At the same time, the door behind me clicked and swung open. A woman dressed in a navy blue suit looked in at us, a stern expression on her face as she glanced from me to Agent Bennet. “That’s enough for today, Bennet. In fact, it’s enough, period. Miss Evans can go home now. Her parents have been waiting for more than an hour.”
One hand still over my mouth and nose, trying to block out the stench of pine and cedar, I stumbled past her, heading down the hallway. But no matter how fast I walked, I could still hear the two of them arguing.
“You will not follow this line of questioning any further, do you understand, Bennet?” the woman was saying. “This girl has been traumatized enough.”

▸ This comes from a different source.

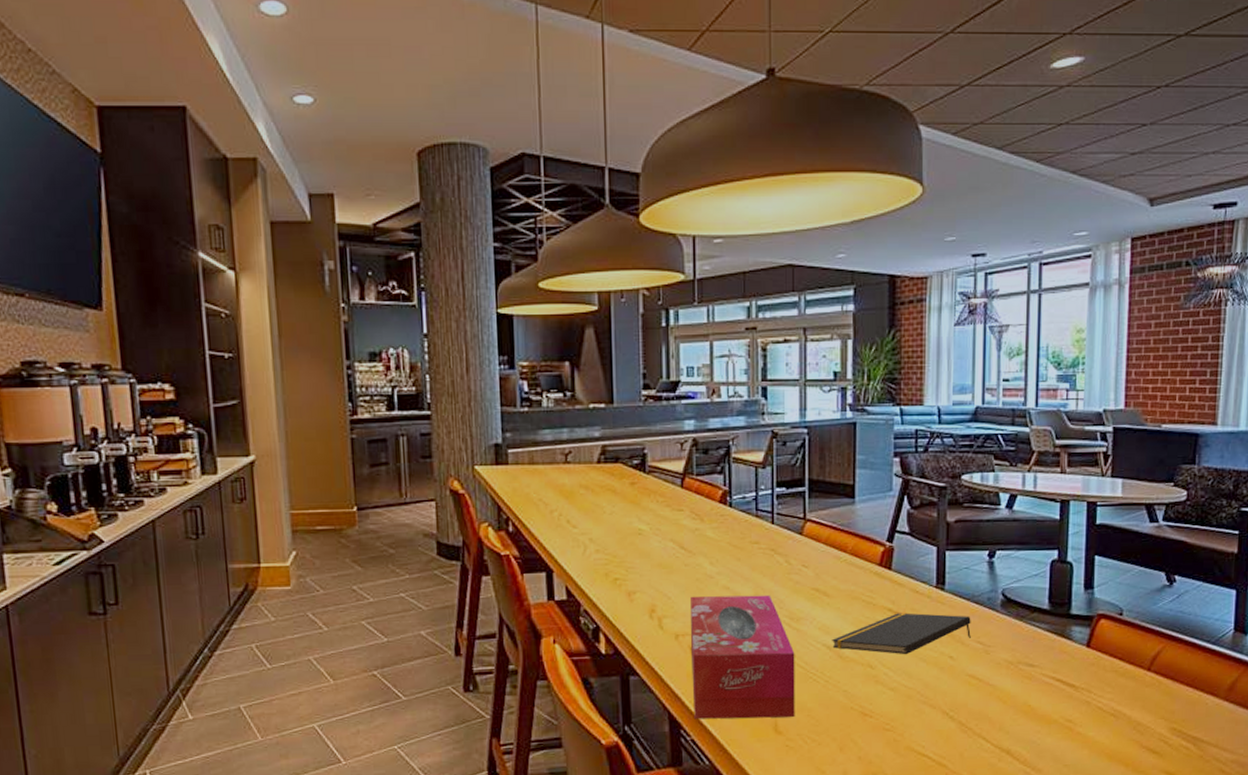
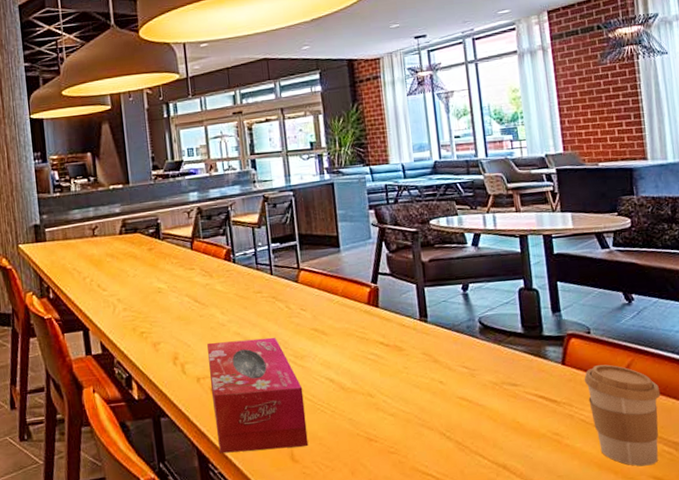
notepad: present [832,613,971,655] -> none [334,343,456,383]
coffee cup: none [1108,650,1188,760] -> present [584,364,661,466]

“But there’s something here that connects these cases. I’m sure of it. Something we’re overlooking—”
“Half of these girls are probably runaways. There’s not enough evidence to prove they fall into the category of Violent Crimes Against Children, or that these cases are related—”
The farther I walked away from them, the more their voices faded, which was what I wanted. I could see Mom and Dad and Kyle through a large glass window up ahead, all of them waving at me, big smiles on their faces like we were going to Disneyland.
The two agents behind me probably hadn’t realized that I could still hear them. It was like I was invisible. I tried to ignore them and forget about what might have happened during that two-week period when I was lost.
Except now, after talking to that FBI agent, I knew that I wasn’t the only one. There were other girls out there who had gone missing, too.
And they were still lost.
Chapter Three
We all piled into Dad’s SUV and headed away from the FBI’s Los Angeles Field Office. Dad drove while Mom sat in the front passenger seat, chewing her fingernails, staring out the window, occasionally saying something overly cheerful like, we need to take a family vacation or isn’t the weather gorgeous today? Dad didn’t say much. He’d been a lot quieter since his last tour in Afghanistan, right before he retired from the Navy last year. A new Taylor Swift song played on the radio, one I didn’t recognize—apparently she’d released another album during my missing year. Cars drove past that I’d never seen before, some new model of Mini-Coop and a sporty-looking Kia.